Between the columns you can see a statue of two men. They are the Carlsberg brothers.
The brewery also has a “Nordic Beer Garden”. This garden features all the different varieties of hops that the Danish beer brewers use. The Nordic Beer Garden is part of the Botanical Gardens of the Natural History Museum of Denmark.
The best way to see the top attractions in Copenhagen
.Of course, you can discover Copenhagen on foot. However, there are two quicker ways to see the top places to visit in Copenhagen.
Copenhagen by boat
Enjoy the sights of the harbour and idyllic canals of Copenhagen from a canal boat. You will pass by numerous important historical and modern buildings, such as the Opera, the City Hall, Amalienborg and Christiansborg.
And of course, you will pass by the top attractions in Copenhagen, Nyhavn and the Little Mermaid. The guide will also direct your attention to the new Copenhagen power plant. On top of it lie the world’s longest artificial ski slopes.
You can hop-on and hop-off in different places, and besides Danish and English, the guide often speaks Italian, Spanish, and German.
During the cruise you also get a good opportunity to photograph the spiral tower of the Savior Church.
The baroque church is the most photographed building in Copenhagen because of the spire-shaped spire
Copenhagen by bike
Copenhagen is a great city for cycling. You simply have to discover Copenhagen by bike during your 2 days city trip. It is the perfect way to visit all the best things to do in Copenhagen in a short time.
You can use one of the white city bikes. They even have a screen which allow you to select different cycling routes. To use the bicycle, you need to create an account, and enter your credit card details. This was no problem for me, but my BFF’s cycle did not work properly. Because the screens are used so much, they don’t respond that well sometimes.
Tip: create an account while you’re at home. Then you can just take a bike, log in, and go. You can create an account here: https://bycyklen.dk/en/find-a-bike
While walking around you will see many shops to rent a bike.
At the end we hired one of the bikes from our hotel, Skt Petri.

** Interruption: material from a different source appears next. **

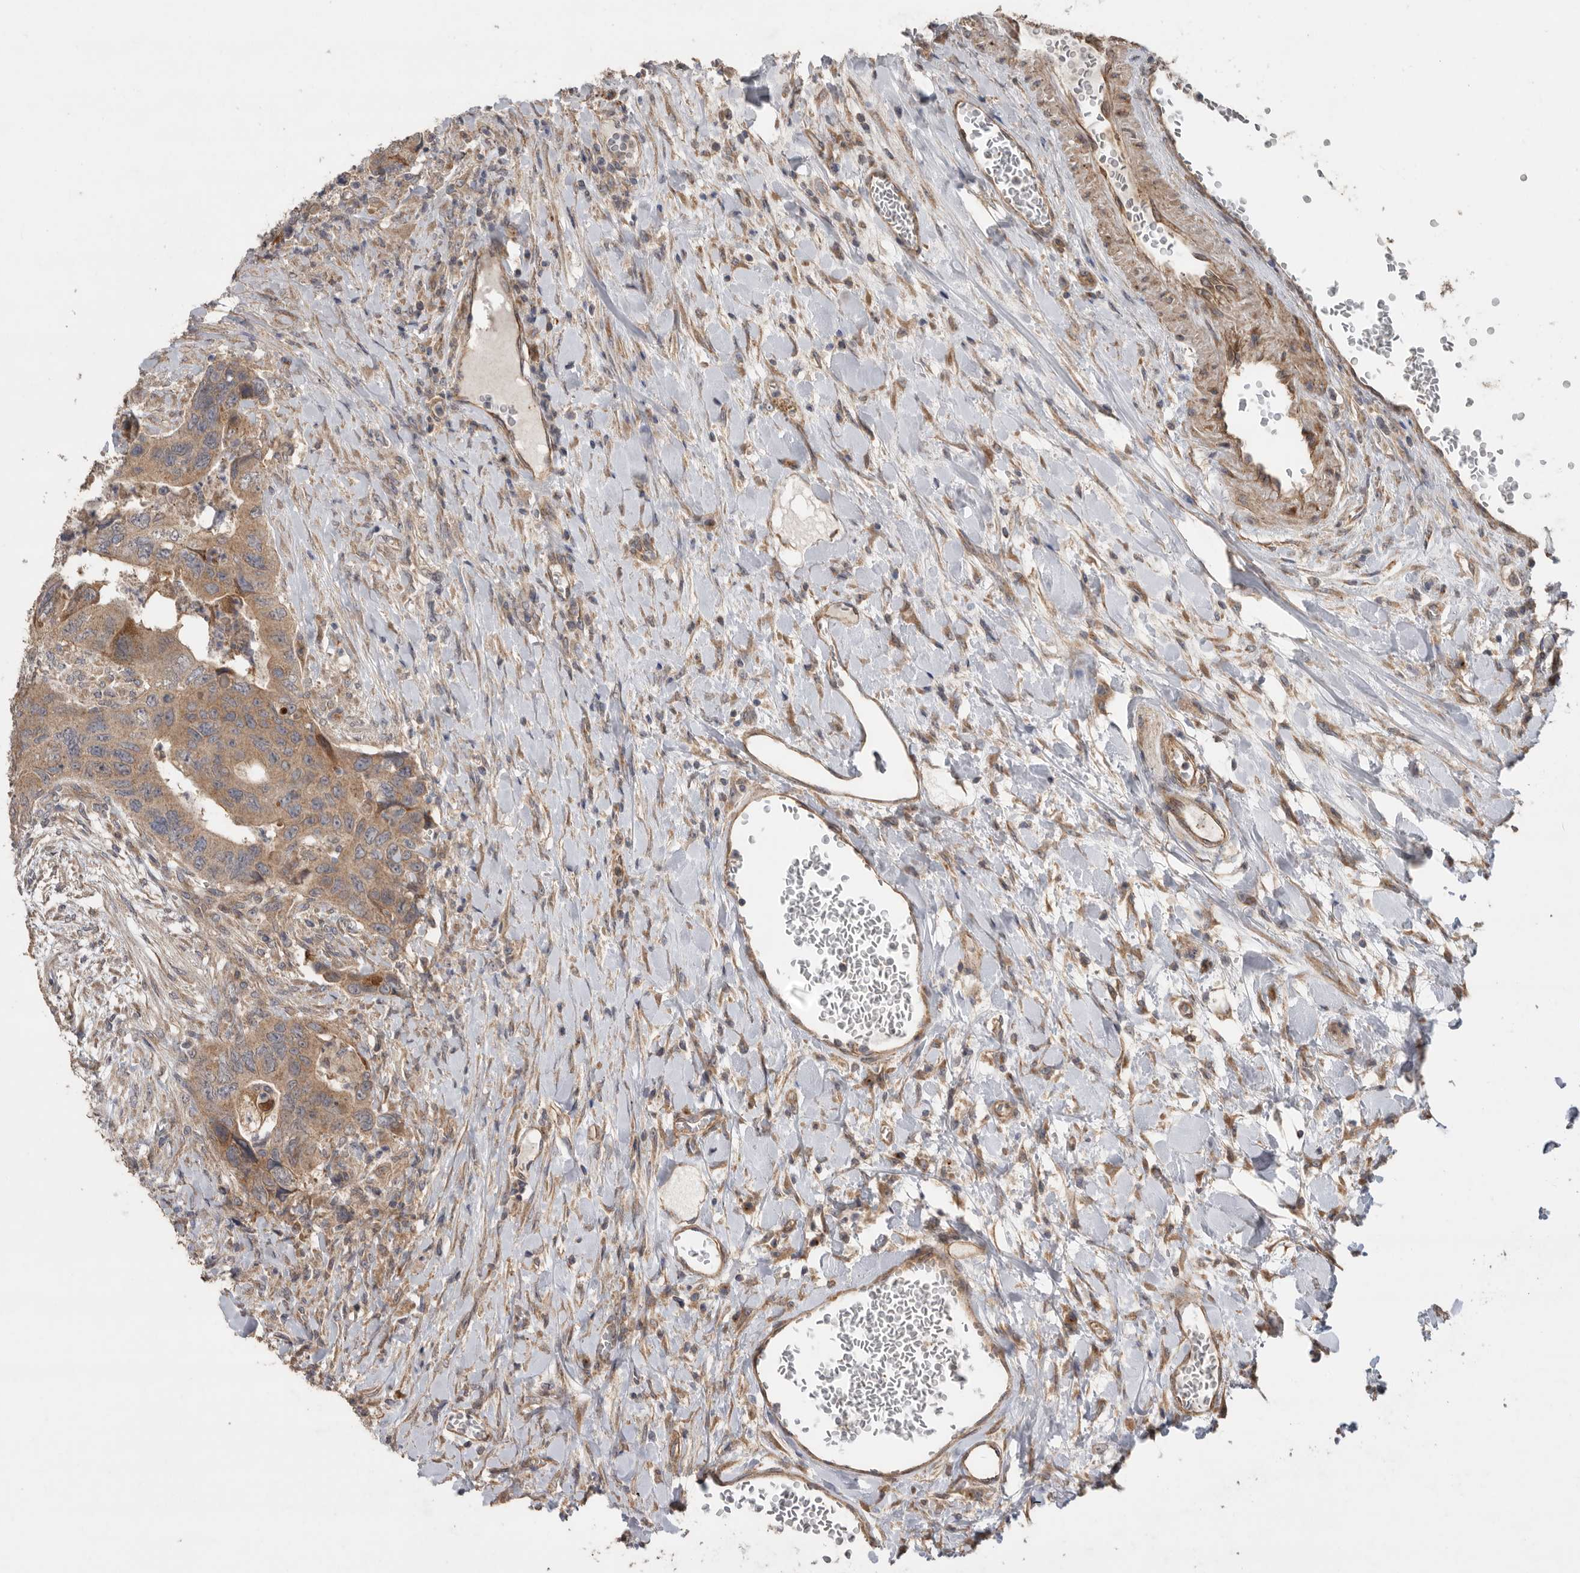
{"staining": {"intensity": "moderate", "quantity": ">75%", "location": "cytoplasmic/membranous"}, "tissue": "colorectal cancer", "cell_type": "Tumor cells", "image_type": "cancer", "snomed": [{"axis": "morphology", "description": "Adenocarcinoma, NOS"}, {"axis": "topography", "description": "Rectum"}], "caption": "Colorectal cancer stained for a protein shows moderate cytoplasmic/membranous positivity in tumor cells.", "gene": "PODXL2", "patient": {"sex": "male", "age": 63}}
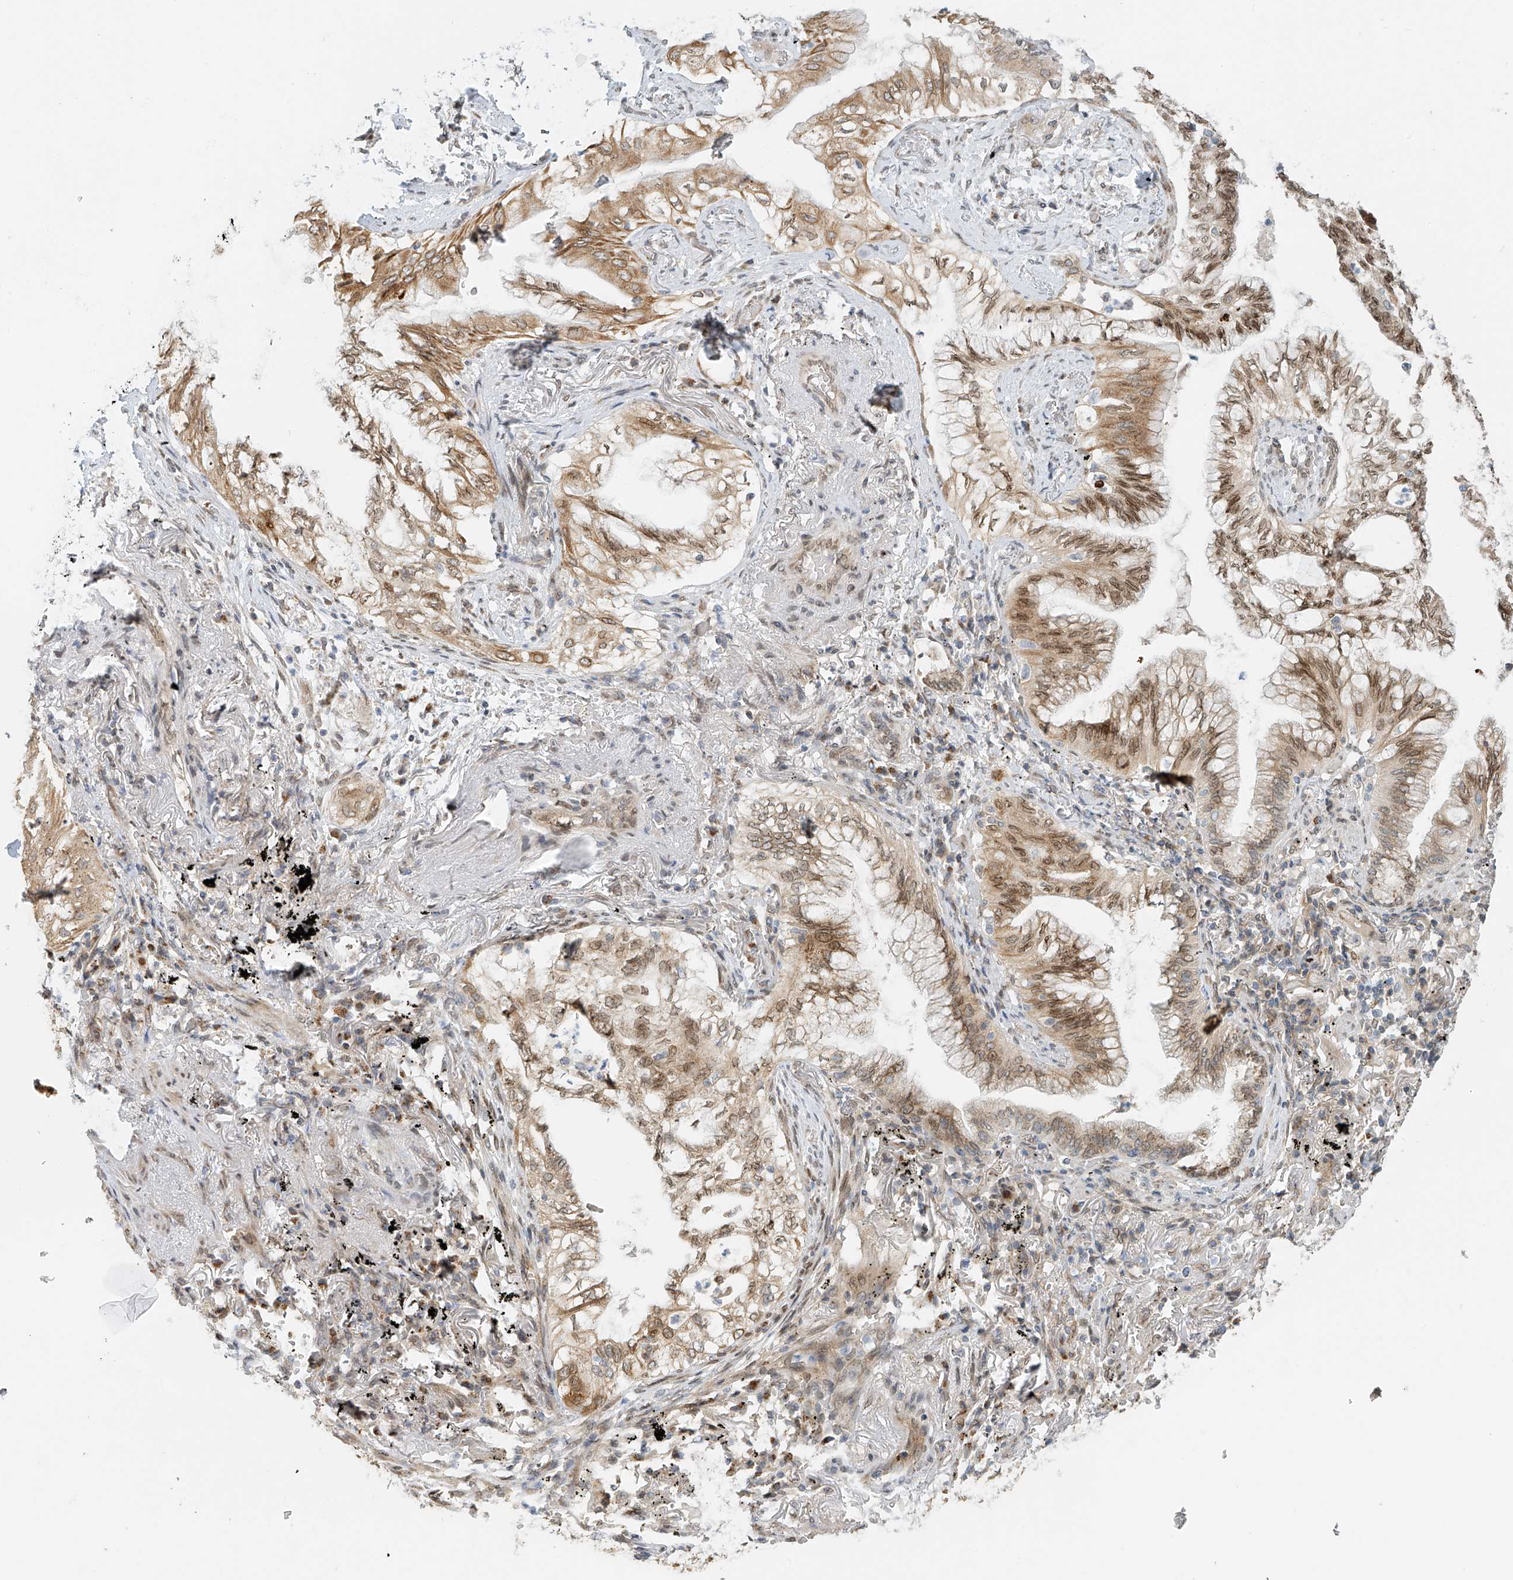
{"staining": {"intensity": "moderate", "quantity": ">75%", "location": "cytoplasmic/membranous,nuclear"}, "tissue": "lung cancer", "cell_type": "Tumor cells", "image_type": "cancer", "snomed": [{"axis": "morphology", "description": "Adenocarcinoma, NOS"}, {"axis": "topography", "description": "Lung"}], "caption": "High-power microscopy captured an immunohistochemistry photomicrograph of lung cancer, revealing moderate cytoplasmic/membranous and nuclear positivity in about >75% of tumor cells.", "gene": "STARD9", "patient": {"sex": "female", "age": 70}}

Where to eat in Copenhagen?
There are many places in Copenhagen where you can buy street food. There is however one spot you should not miss during your 2 days in Copenhagen. Reffen is a street food market on the old industrial estate Refshaleøen. In an area of 6000 m² you will find dozens of food trucks with tasty snacks from everywhere. Sit yourself down on one of the long tables, and enjoy Asian noodles, tacos, hamburgers, or smørrebrød. You can relax in one of the beach chairs along the water.
If you cross the bridge at Nyhavn, you can’t miss Reffen.
Noma is the culinary highlight of Denmark (and Europe by extension).
Noma stands for “Nordic and Mad”. Mad is the Danish word for food. The restaurant was ranked as best restaurant in the world numerous times, and has two Michelin stars.
The menu consists of Scandinavian dishes. If you have something special to celebrate during your 2 days in Copenhagen, or you really enjoy your food, this is the place to go. Beware: you have to book a table months in advance!
The Meatpacking District is an industrial area, outside of the centre. There used to be slaughterhouses and meat processing plants. The area was long neglected, but it has now transformed in to a trendy spot for going out and it's one of the places to visit in Copenhagen. You will find fantastic restaurants here, such as Fiskebar, Gorilla, Warpigs, and many others. It is a popular area, so book a table in advance.
The Torvehallerne is a foodies’ paradise. It consists of two market halls. The mountains of fruit, large chunks of meat, and windows full of exquisite dishes will really whet your appetite. Many stalls sell small warm or cold dishes. There is not a lot of space to sit inside, but there are tables and benches in front of the building where you can enjoy these delights.